We feel that in the current environment, investors will continue to favor those companies and sectors that can meet the needs and preferences of consumers in this new paradigm and will shun those that cannot demonstrate viability and growth. Investors may also favor the stronger, larger companies who have the staying power to endure a protracted slower growth era. Therefore, we are modifying the structure and tilt of our allocations to better capture these emerging trends and our belief in a new paradigm for commerce. We will keep an exposure to traditional “value” and “small stocks” as they will undoubtedly have their times in the sun, but we will slightly overweight portfolios to larger companies and growth style investing, predominantly in the US.

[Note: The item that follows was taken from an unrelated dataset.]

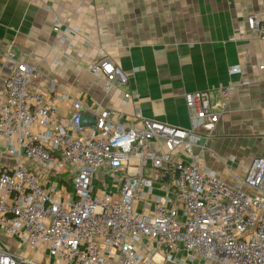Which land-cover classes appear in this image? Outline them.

We are also reshaping our exposure in a similar fashion to international equity positions. We are moving to the lower end of our Investment policy allocation to foreign equities. We believe Europe and developed Asia will recover, but it will take longer than in the U.S. Emerging economies are already poised to bounce back and we have Emerging markets exposure, but these economies and companies are highly dependent on their much larger trading partners to prosper. They will have to wait until the developed world truly starts to recover.

Finally, we have redeployed our fixed income investments into a broad array of active managers, all of whom adhere more closely to the benchmarks in conservative Investment policies. The primary objective of fixed income, especially in a low interest rate era, is to provide real protection if another sudden shock hits the stock market. We learned once again in the latest panic, that no matter how big and how diversified the fund, when everyone “hits the exits” at the same time, the fund better have a lot of exposure to US backed securities and the highest quality investment-grade bonds. We will employ active bond managers that favor US government backed securities and higher-grade corporate bonds which provide the much-needed Federal government backstop should another panic ensue.

Impacts on portfolios: For “moderate” risk portfolios (traditionally a 60% stock/40% bond), we will move over time to a 45% US Equity, 15% foreign and 40% exposure to fixed income. Conservative and aggressive portfolios will be rebalanced similarly but will reflect their appropriate risk exposure by their mixture of stocks and bonds.

I know you are busy and have many important issues now, but we would appreciate your review, consideration, and feedback of these letters. It has been a wild ride, but one that we at Deschutes are well prepared to help you navigate while keeping with your goals and dreams still alive. As it has been said at many critical junctures in history; we will endure, persevere, and one day prosper again.